La situación actual no es la de octubre de 1962, ni tampoco la de 1990 como nos ha dicho el PP en el cuadernillo explicativo que deslizó en nuestros domicilios, para justificar aquello a lo que miles de ciudadanos en la calle no encuentran justificación alguna. Hoy el peligro de rojos astados a los que una orden pueda eliminar y desencadenar con ello una tragedia impredecible, no se percibe por lugar alguno. La historia, además, no se repite y, cuando lo hace, ya no es historia sino esperpéntica comedia, que dijera el filósofo. Aunque la comedia sea sangrienta y el antagonista sea un tiranuelo que ni es demócrata ni respeta los derechos de su viejo pueblo mesopotámico.

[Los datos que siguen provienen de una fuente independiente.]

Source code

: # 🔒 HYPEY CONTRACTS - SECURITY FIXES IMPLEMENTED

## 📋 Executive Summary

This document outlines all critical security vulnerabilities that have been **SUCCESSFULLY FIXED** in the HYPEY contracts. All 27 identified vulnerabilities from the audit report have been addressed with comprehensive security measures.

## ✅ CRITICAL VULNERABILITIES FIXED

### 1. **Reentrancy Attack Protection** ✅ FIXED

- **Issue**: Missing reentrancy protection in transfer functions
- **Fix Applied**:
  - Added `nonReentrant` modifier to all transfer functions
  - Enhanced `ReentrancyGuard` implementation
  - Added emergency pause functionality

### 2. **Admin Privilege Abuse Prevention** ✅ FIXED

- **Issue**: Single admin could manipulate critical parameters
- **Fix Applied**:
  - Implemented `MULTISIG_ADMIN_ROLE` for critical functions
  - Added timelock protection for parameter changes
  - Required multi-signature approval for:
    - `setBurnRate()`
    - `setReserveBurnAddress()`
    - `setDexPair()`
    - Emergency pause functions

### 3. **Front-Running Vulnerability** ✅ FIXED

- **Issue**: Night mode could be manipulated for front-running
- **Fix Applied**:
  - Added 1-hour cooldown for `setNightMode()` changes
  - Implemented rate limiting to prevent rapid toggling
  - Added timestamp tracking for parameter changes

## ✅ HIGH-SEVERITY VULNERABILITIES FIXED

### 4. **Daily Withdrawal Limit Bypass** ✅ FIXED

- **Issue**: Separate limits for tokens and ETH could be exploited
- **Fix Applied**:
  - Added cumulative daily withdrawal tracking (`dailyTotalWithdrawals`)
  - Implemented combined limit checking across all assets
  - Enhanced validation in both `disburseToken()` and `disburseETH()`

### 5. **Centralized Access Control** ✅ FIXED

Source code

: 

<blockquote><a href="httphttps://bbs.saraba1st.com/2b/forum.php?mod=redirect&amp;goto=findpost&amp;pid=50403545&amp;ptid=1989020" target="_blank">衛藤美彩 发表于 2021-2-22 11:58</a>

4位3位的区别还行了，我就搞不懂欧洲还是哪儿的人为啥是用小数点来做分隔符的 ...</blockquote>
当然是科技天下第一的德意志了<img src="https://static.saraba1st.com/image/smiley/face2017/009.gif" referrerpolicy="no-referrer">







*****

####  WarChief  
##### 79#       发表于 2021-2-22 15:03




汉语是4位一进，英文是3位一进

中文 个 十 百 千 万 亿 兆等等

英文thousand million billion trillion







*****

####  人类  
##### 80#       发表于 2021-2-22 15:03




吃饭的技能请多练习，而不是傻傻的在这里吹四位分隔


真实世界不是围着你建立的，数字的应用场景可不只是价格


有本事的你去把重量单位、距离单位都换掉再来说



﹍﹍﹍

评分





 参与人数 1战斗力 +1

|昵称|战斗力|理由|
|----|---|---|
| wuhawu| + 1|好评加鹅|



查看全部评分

Y con témpanos como pies en este desabrido febrero, conversaban sobre películas y halcones un grupo de pacíficos manifestantes por las viejas y estrechas calles de un Castellón siempre estrecho. La capital de La Plana fue una calurosa y masiva fiesta por la paz un día frío: en rarísimas ocasiones vio la ciudad tanta gente en sus calles afeando con su voz o su presencia la amenaza de los halcones de la guerra o el servil seguimiento de quienes les secundan. Faltaba calle para tanto manifestante, y faltaba la derecha dirigente, aunque gentes de derechas de toda la vida se viesen entre los manifestantes. Y es que los dirigentes de nuestra derecha no pararon mientes en sensatez de los protagonistas de Trece días, y para ellos fueran tan sólo los miles de manifestantes una humareda que disipa el viento frío de febrero. Se equivocan.